Records contained in a dataset:

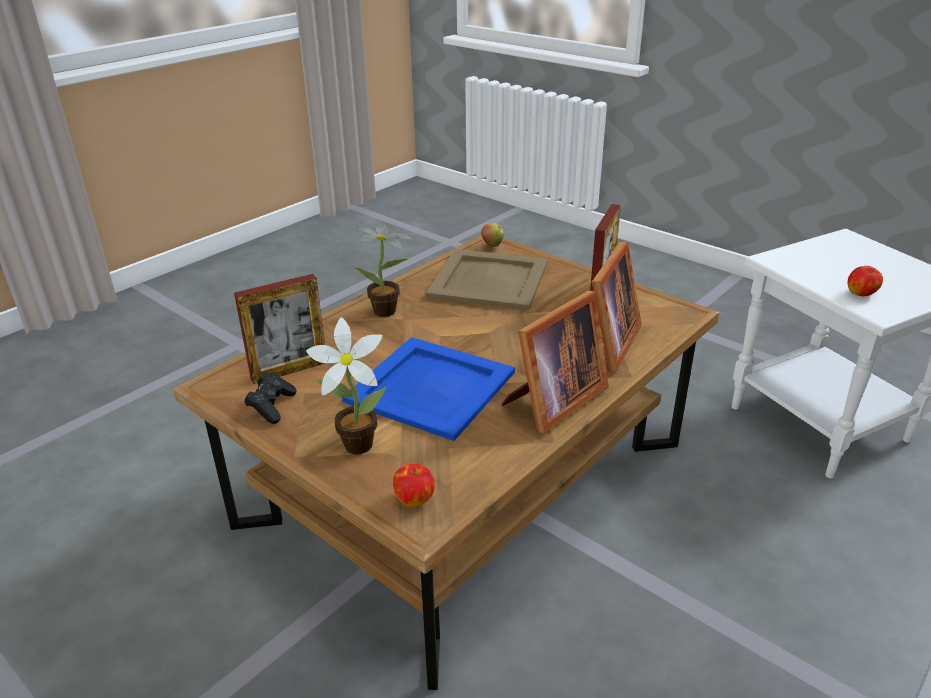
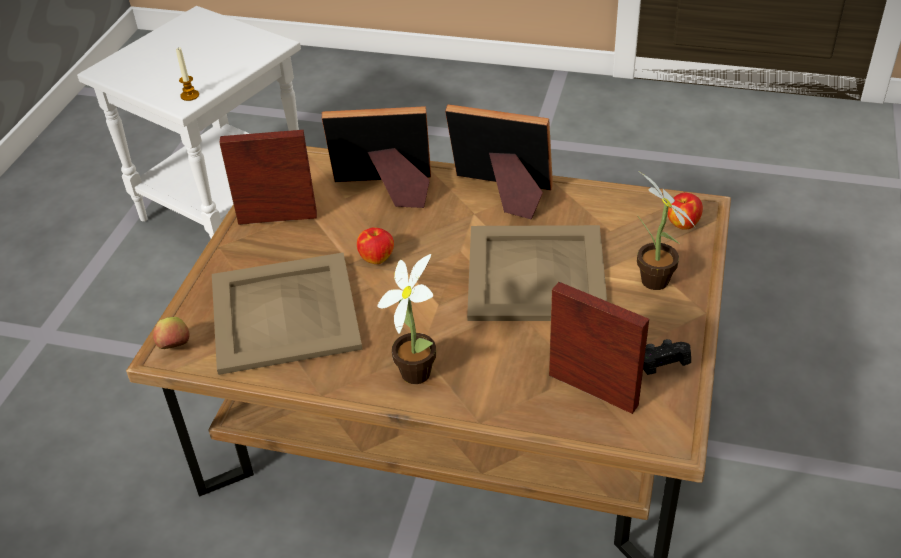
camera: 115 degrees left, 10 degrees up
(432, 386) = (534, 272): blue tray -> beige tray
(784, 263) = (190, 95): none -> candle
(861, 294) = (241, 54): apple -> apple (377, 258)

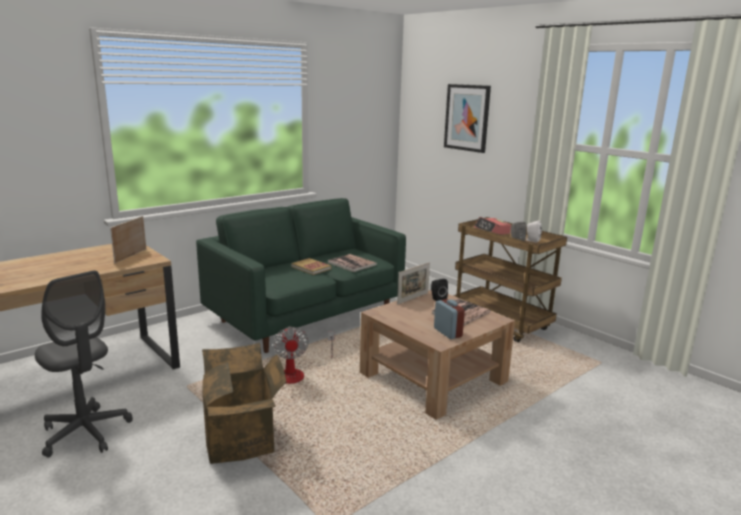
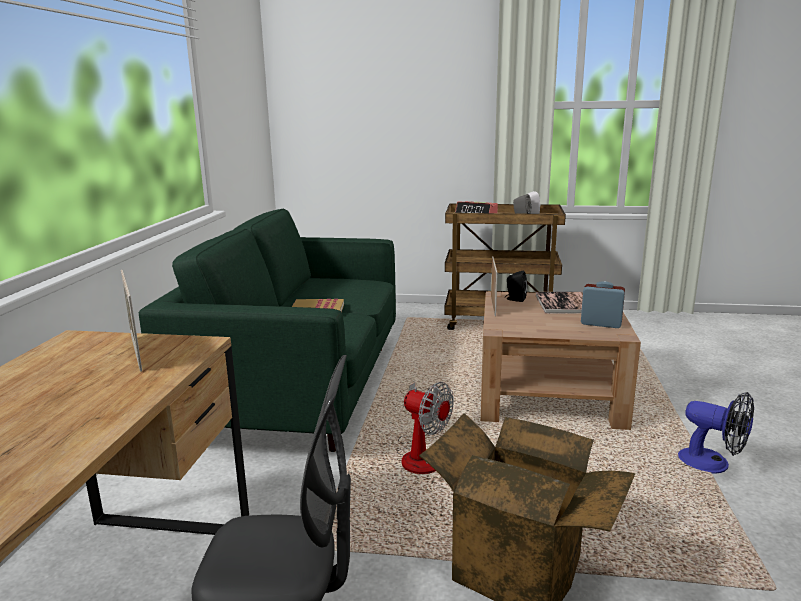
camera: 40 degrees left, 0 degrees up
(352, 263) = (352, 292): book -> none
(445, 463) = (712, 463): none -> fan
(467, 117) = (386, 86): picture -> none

...

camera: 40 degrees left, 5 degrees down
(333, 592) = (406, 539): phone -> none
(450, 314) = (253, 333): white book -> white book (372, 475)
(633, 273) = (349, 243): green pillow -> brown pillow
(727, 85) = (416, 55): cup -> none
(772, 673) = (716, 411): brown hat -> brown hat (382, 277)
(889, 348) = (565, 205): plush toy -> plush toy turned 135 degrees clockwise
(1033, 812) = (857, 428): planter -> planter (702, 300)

• _Required work_:
What you return must match, character for character, the lines above from the one with "camera: 115 degrees left, 10 degrees up" through the one with "(467, 117) = (386, 86): picture -> none", minus any pictures.

• _Written reply_:
camera: 115 degrees left, 10 degrees up
(432, 386) = (534, 272): blue tray -> beige tray
(784, 263) = (190, 95): none -> candle
(861, 294) = (241, 54): apple -> apple (377, 258)

camera: 40 degrees left, 0 degrees up
(352, 263) = (352, 292): book -> none
(445, 463) = (712, 463): none -> fan
(467, 117) = (386, 86): picture -> none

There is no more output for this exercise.